• TEXTO PARA LEITURA:
◇ ◇ ◇ ◇ ◇ ◇ ◇

09 outubro 2015

"onda"

Houve um momento na minha vida em que, por uma vez sem exemplo, soube perfeitamente o que queria quando me perguntaram que presente me haviam de dar. Estava a umas semanas de festejar o cinquentenário (ei! não era cinquentenário, era só 50 anos, apenas um mais que 49) e queria algo realmente especial: a Rachel's Wave do Matthew Cusik.


Tinha visto a fotografia - dessa e de outras ondas semelhantes - numa galeria na Fasanenstrasse, e estava fascinada. O Matthew Cusik fez uma colagem a partir de um mapa-múndi, e depois fotografou. Em tamanho grande, via-se bem que na espuma da onda se juntavam bocadinhos da Antárctida e do Árctico, do Pacífico e da Índia, alguma areia do Saara, coral das ilhas.

Queria uma onda. Essa. Mas custava 300 euros (entretanto duplicou o preço, triste vida) e o Joachim perguntou-me se não seria mais razoável pedir a um pintor amigo nosso que pintasse uma onda. Gosto muito dos seus trabalhos, e é verdade que uma fotografia cem vezes repetida não é o mesmo que uma tela original, e se os amigos já estavam a fazer uma vaquinha... Como eu na altura era muito nova, concordei. Encomendámos a onda ao nosso amigo, que se sentiu capaz de meter o meu Atlântico numa tela. Começou a pintar, fomos ver o seu trabalho: era tudo muito bom mas nenhuma daquelas ondas era a minha. Suspeitei que ela não saberia o que é lutar contra ondas gigantescas, com tamanha carga de adrenalina e gozo que nem se repara que são geladas. Além disso, aquele azul não era o meu azul, e aquela areia não era a minha areia.

◇ ◇ ◇ ◇ ◇ ◇ ◇

• SEGMENTO DE DADOS:
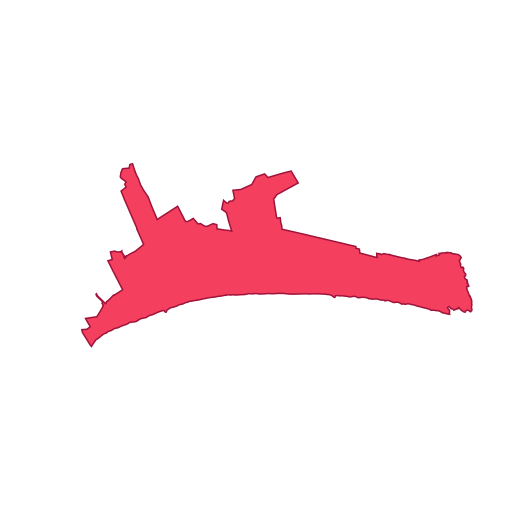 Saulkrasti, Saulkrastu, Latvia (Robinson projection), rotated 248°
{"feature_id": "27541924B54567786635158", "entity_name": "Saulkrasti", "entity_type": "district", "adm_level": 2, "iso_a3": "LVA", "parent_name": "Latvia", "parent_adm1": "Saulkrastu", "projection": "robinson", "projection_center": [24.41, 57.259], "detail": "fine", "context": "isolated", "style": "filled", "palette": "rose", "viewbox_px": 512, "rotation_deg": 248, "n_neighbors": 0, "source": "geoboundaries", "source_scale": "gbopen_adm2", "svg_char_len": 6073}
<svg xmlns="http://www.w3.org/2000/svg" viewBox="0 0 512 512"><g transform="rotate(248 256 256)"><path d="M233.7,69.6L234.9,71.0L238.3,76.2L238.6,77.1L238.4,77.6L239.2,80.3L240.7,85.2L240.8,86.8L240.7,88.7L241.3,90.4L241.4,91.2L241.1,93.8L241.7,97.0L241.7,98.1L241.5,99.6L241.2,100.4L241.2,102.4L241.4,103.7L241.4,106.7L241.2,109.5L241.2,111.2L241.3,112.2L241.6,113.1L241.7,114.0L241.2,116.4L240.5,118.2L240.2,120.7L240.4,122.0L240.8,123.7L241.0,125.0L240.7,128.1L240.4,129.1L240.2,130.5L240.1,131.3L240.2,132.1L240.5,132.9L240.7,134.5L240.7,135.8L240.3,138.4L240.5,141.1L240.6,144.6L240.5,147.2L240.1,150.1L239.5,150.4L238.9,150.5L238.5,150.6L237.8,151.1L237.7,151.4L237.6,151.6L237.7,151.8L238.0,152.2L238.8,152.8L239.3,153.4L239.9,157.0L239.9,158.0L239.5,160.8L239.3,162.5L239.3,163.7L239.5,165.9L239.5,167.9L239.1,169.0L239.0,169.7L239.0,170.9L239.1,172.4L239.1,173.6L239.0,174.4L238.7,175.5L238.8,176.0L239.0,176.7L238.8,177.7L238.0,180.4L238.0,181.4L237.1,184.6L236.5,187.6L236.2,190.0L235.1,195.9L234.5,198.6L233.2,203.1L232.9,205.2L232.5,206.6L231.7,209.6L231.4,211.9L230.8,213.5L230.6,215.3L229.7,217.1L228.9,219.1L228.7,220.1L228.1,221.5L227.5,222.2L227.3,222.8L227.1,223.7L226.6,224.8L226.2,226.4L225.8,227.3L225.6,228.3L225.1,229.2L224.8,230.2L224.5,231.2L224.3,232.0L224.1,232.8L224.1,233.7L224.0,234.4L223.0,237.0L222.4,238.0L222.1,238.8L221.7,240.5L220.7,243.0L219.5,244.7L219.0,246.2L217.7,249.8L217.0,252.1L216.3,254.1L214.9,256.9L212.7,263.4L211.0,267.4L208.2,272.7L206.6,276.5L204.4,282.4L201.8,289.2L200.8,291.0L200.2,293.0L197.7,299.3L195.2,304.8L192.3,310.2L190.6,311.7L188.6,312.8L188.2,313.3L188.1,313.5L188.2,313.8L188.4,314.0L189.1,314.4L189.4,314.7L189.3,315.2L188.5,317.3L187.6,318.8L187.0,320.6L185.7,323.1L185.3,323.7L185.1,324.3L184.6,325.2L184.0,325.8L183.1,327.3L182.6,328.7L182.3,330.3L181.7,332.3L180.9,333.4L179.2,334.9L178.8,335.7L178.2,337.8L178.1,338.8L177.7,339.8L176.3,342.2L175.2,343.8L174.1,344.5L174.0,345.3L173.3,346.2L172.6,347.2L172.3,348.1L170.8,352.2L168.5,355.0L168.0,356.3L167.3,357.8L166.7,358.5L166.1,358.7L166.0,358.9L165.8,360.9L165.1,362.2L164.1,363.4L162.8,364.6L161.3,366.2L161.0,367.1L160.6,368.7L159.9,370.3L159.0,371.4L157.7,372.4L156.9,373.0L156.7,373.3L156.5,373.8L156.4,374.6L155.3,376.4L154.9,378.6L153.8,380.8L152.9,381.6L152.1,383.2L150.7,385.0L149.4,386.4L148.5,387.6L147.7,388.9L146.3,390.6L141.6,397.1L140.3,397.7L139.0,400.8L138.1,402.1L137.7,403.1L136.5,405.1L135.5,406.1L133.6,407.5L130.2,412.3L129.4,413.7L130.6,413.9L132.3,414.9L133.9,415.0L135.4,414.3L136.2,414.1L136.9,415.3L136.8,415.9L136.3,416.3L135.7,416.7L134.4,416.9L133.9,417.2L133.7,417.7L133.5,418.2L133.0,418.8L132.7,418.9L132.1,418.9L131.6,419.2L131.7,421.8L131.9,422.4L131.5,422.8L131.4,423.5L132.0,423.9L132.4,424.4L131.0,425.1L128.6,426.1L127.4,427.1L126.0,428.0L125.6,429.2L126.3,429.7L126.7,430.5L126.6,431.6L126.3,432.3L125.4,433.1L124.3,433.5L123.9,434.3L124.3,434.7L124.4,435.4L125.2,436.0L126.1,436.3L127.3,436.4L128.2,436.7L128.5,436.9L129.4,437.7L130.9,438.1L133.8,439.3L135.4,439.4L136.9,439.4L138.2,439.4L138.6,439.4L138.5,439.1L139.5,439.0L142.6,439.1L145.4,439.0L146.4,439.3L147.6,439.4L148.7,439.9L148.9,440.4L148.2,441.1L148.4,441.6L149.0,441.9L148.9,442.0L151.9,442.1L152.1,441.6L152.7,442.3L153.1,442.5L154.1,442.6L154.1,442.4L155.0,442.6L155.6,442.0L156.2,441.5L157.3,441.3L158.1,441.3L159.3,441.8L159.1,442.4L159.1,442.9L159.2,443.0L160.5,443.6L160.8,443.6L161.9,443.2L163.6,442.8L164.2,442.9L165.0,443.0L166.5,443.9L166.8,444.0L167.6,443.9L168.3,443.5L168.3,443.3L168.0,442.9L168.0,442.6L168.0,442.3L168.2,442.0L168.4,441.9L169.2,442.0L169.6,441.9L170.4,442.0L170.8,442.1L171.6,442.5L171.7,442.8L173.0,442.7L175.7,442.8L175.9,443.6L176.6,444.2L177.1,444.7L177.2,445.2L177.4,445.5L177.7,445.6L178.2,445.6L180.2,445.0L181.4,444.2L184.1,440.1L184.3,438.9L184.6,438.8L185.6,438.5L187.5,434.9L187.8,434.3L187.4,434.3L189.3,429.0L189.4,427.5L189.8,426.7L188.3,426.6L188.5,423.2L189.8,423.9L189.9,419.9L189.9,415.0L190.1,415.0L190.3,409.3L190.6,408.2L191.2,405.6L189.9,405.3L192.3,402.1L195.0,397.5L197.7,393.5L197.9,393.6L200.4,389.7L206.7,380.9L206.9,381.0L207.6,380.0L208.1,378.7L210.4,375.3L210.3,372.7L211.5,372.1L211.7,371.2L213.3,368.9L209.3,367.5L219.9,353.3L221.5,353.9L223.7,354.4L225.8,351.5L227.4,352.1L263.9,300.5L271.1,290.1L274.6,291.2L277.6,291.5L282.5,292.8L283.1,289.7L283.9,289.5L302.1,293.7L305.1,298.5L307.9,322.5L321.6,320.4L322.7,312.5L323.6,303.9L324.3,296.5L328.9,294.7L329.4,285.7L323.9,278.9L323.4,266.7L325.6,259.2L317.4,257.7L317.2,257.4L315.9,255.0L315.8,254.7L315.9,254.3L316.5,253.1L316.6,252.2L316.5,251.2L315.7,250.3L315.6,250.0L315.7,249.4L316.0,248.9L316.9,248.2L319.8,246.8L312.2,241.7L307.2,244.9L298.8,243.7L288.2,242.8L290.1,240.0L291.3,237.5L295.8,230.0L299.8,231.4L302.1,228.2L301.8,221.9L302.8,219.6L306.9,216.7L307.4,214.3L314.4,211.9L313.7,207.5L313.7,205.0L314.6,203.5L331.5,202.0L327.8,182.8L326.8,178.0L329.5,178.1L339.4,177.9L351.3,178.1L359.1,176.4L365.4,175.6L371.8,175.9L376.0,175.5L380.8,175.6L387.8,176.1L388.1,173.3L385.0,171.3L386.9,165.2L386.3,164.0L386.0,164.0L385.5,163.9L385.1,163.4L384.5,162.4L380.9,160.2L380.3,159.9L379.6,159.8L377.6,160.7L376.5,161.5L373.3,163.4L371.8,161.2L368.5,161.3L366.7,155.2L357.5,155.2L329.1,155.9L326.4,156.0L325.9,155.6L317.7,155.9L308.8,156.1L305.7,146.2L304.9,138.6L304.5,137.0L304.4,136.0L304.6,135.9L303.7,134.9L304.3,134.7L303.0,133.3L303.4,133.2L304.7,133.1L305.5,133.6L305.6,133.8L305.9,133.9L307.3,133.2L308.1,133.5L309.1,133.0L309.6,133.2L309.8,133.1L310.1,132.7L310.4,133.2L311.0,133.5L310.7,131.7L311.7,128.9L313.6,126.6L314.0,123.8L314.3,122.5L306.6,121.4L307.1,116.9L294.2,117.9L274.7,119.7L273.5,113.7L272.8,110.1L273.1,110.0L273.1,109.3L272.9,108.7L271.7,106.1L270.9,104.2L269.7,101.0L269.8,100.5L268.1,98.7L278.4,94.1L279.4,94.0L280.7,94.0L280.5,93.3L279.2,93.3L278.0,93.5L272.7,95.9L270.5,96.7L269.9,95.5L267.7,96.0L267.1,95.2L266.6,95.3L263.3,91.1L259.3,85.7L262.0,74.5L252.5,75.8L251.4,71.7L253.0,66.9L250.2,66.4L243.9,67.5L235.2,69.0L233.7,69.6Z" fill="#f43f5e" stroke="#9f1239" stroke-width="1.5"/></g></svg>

◇ ◇ ◇ ◇ ◇ ◇ ◇

• OBJETIVO: No texto sobre a onda, quanto custava a Rachel's Wave de Matthew Cusik quando foi pedida como presente? As linhas vêm de outra fonte.

• RESOLUÇÃO DETALHADA: Custava 300 euros.